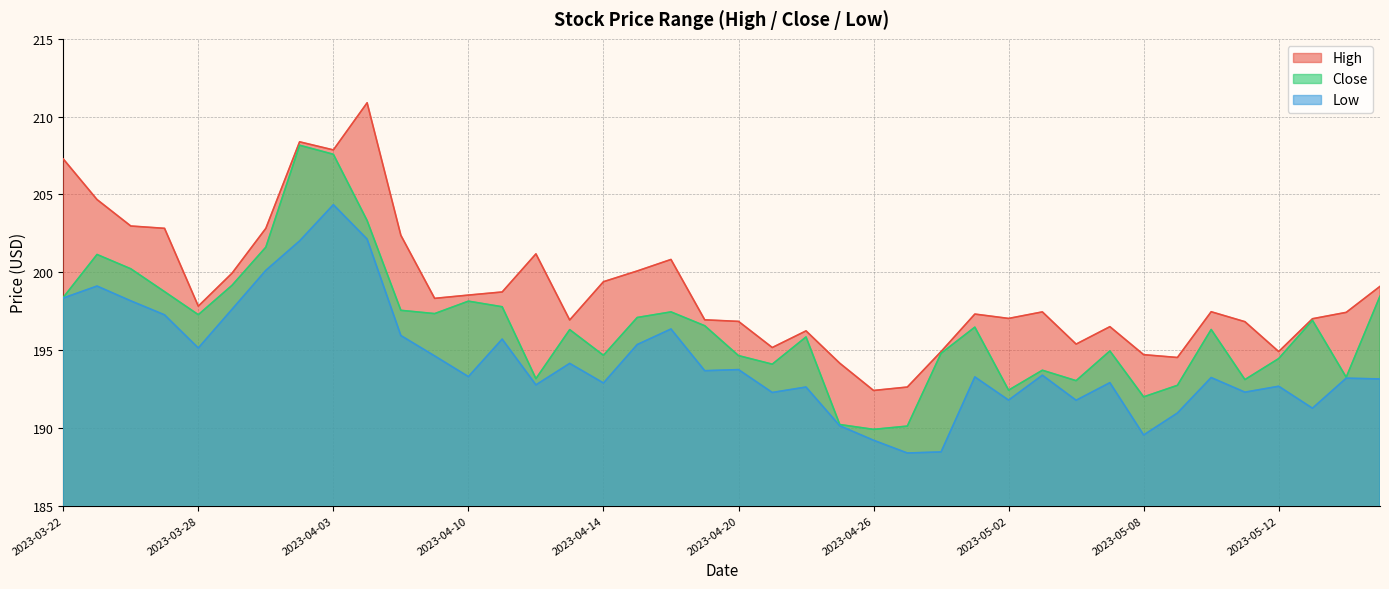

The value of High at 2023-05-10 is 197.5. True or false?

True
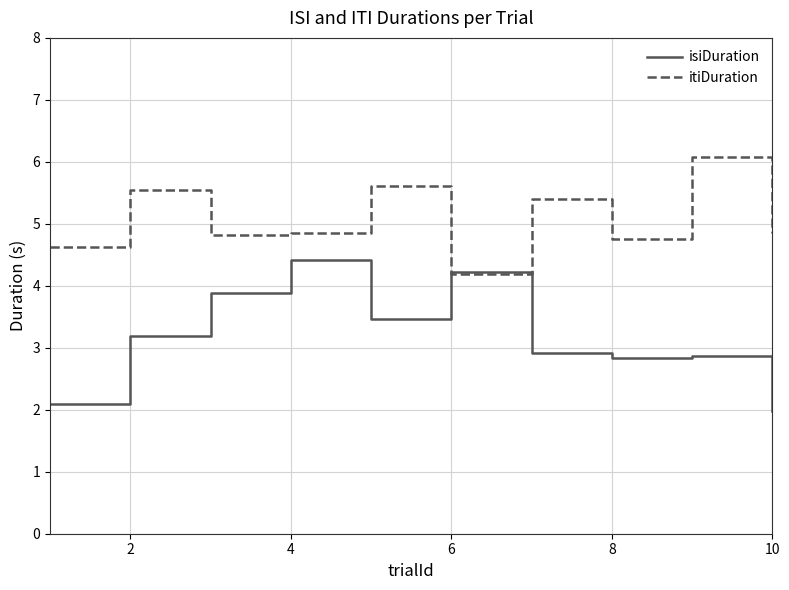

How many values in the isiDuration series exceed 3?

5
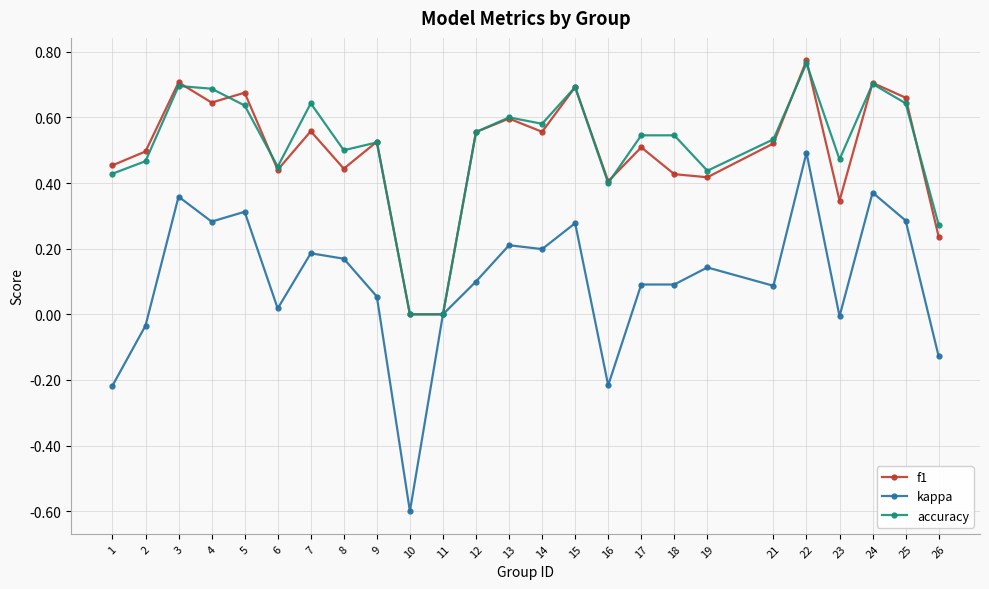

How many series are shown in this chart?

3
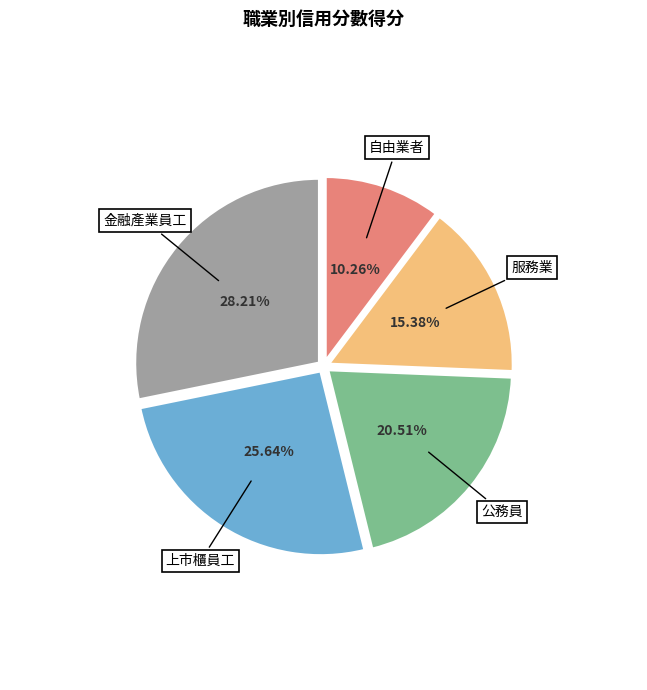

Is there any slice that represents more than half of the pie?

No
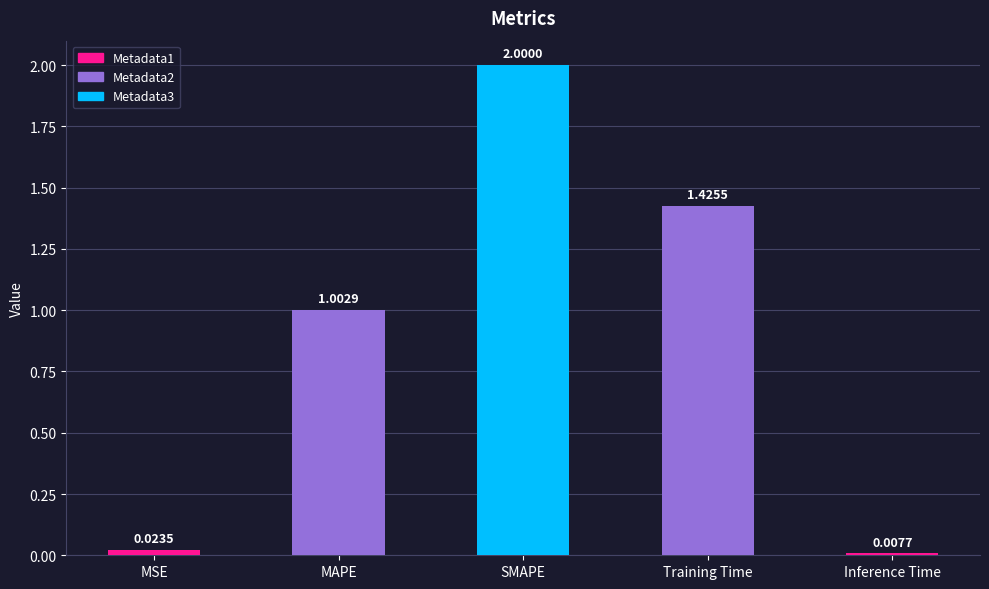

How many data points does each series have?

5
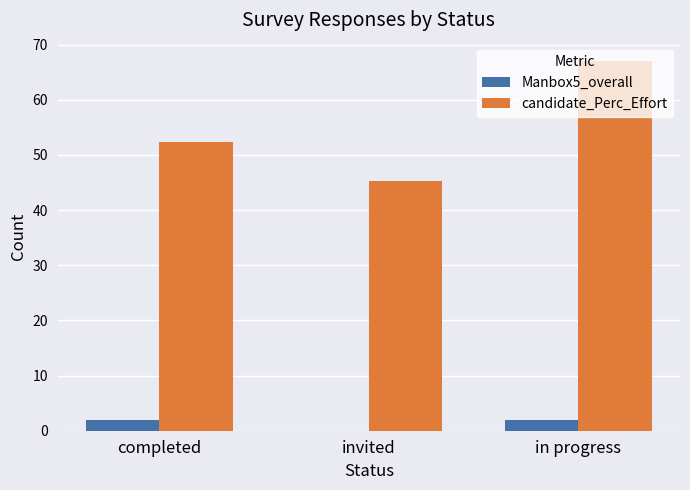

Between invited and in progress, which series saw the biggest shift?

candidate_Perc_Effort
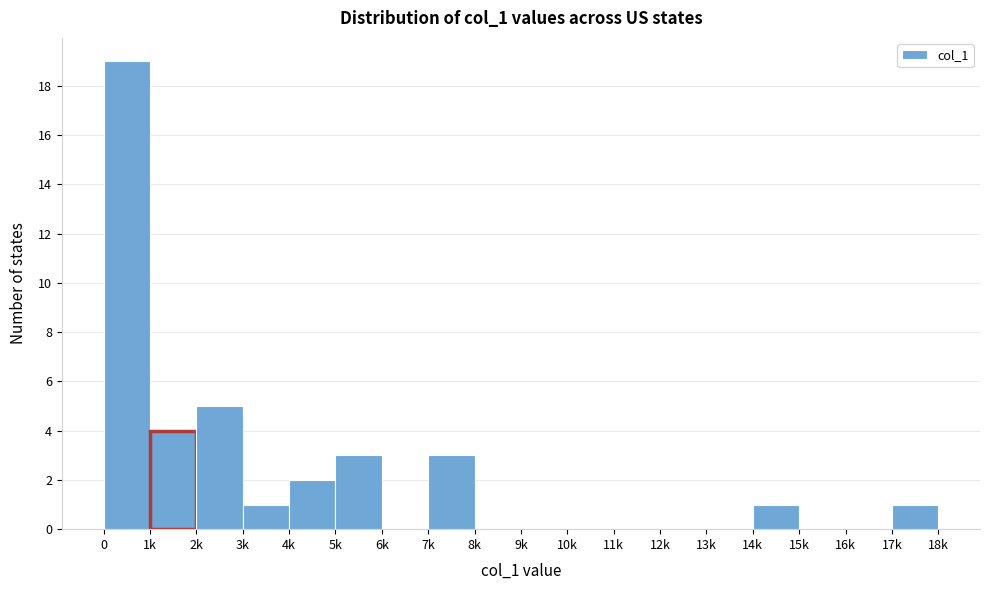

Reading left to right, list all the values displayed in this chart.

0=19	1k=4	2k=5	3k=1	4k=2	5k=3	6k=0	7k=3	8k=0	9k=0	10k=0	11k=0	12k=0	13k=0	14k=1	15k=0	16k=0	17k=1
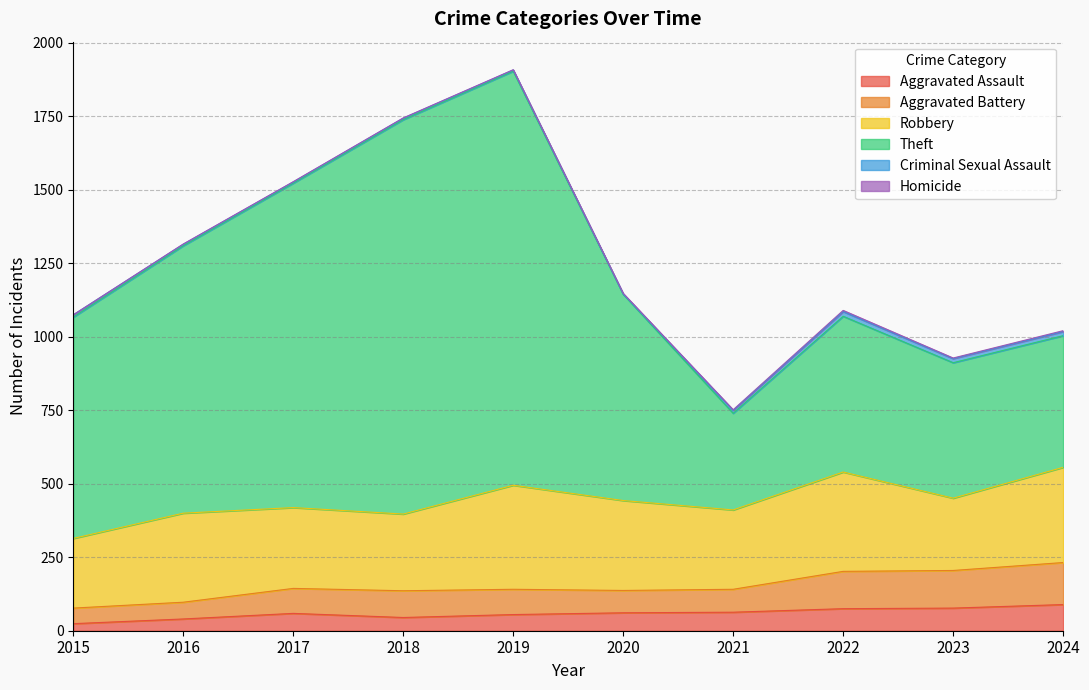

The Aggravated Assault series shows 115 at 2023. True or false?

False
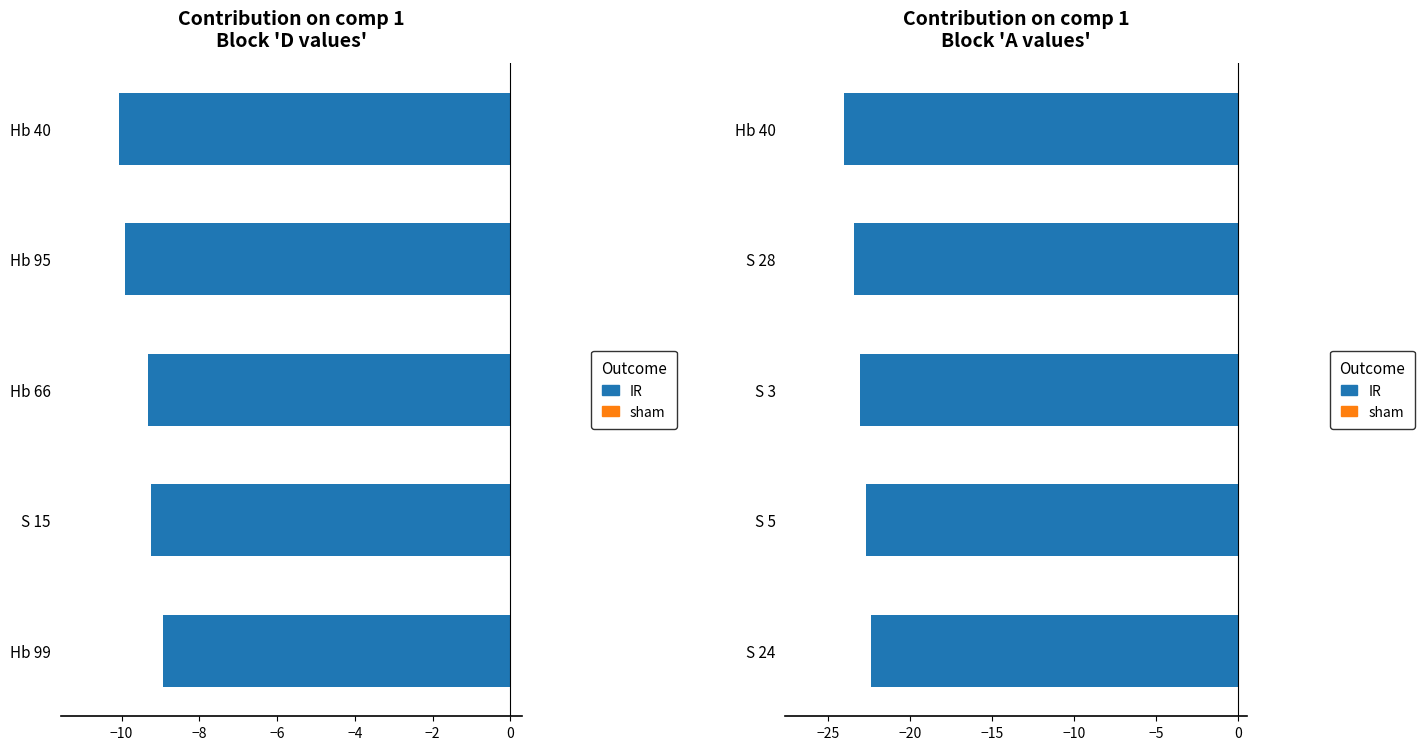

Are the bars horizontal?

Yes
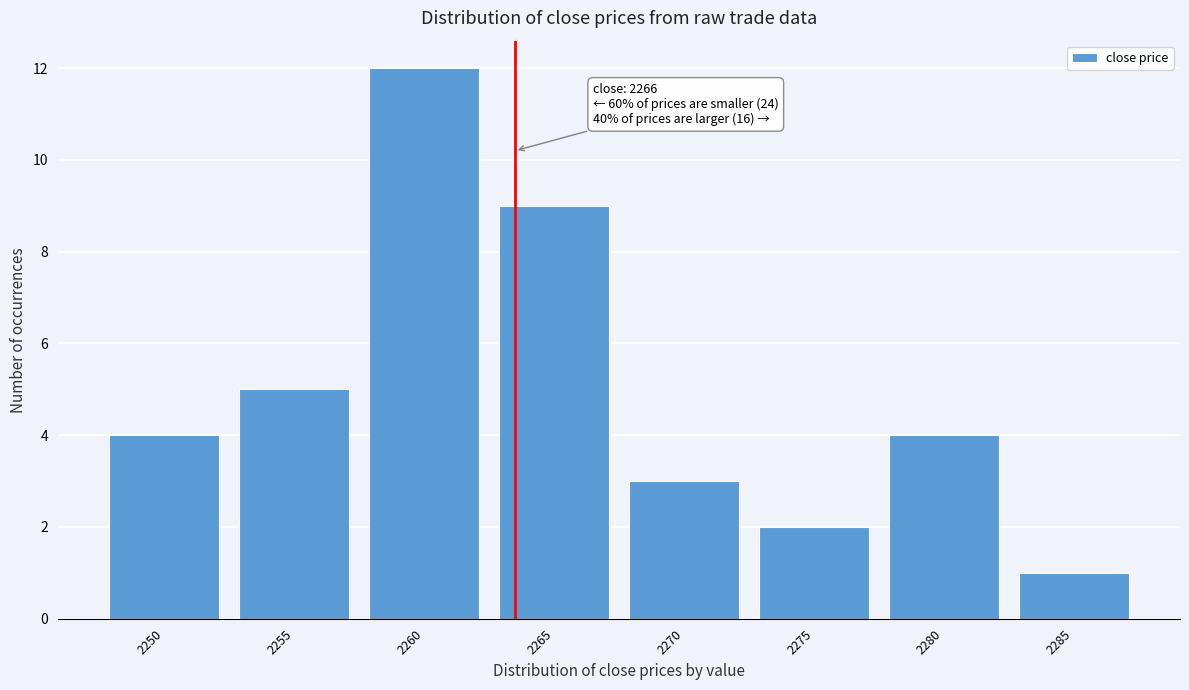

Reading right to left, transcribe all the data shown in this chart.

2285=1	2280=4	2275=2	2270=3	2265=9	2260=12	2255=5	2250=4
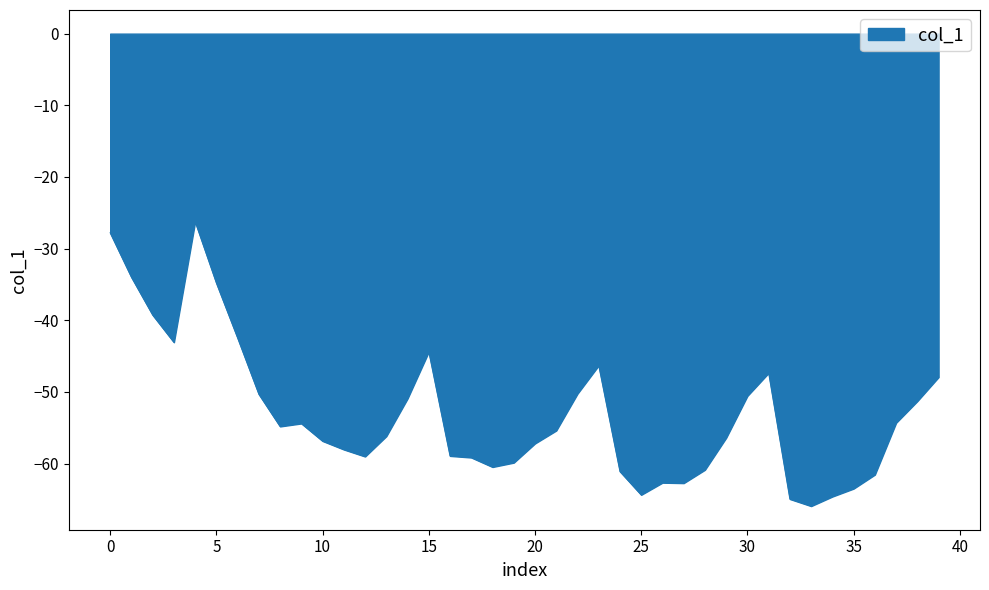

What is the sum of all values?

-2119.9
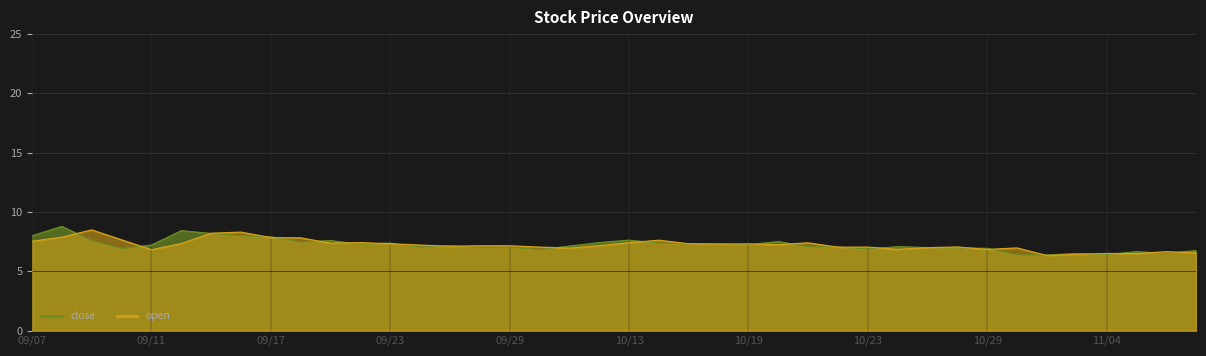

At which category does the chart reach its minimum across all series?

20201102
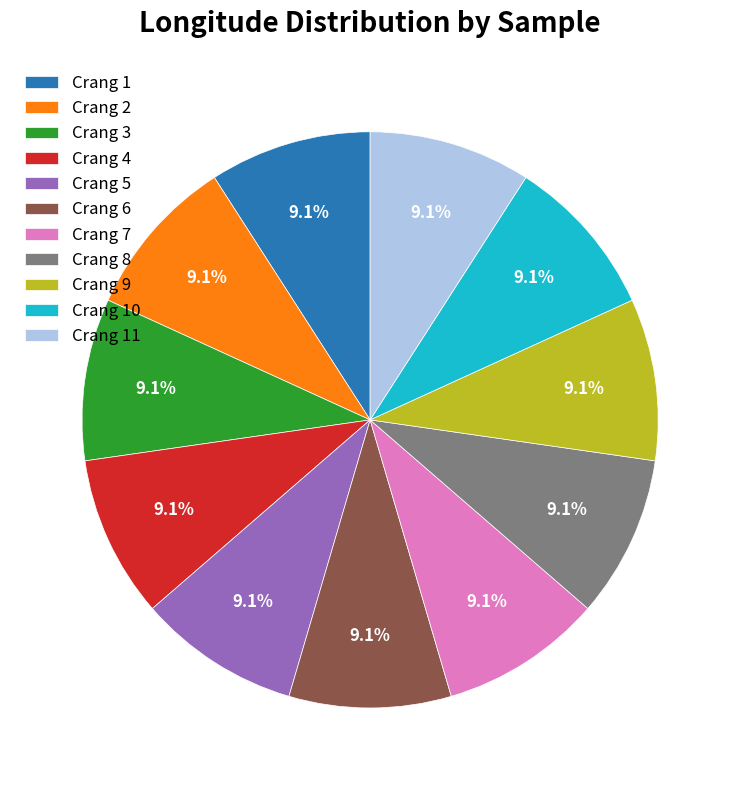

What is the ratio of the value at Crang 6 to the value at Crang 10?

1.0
· · · ·
*ESSAYEZ*: Relevez dans le matériel ci-dessus toutes les lignes contenant la chaîne « minimum », en tenant compte de la casse, et recopiez-les intégralement.

*CORRIGÉ*:
At which category does the chart reach its minimum across all series?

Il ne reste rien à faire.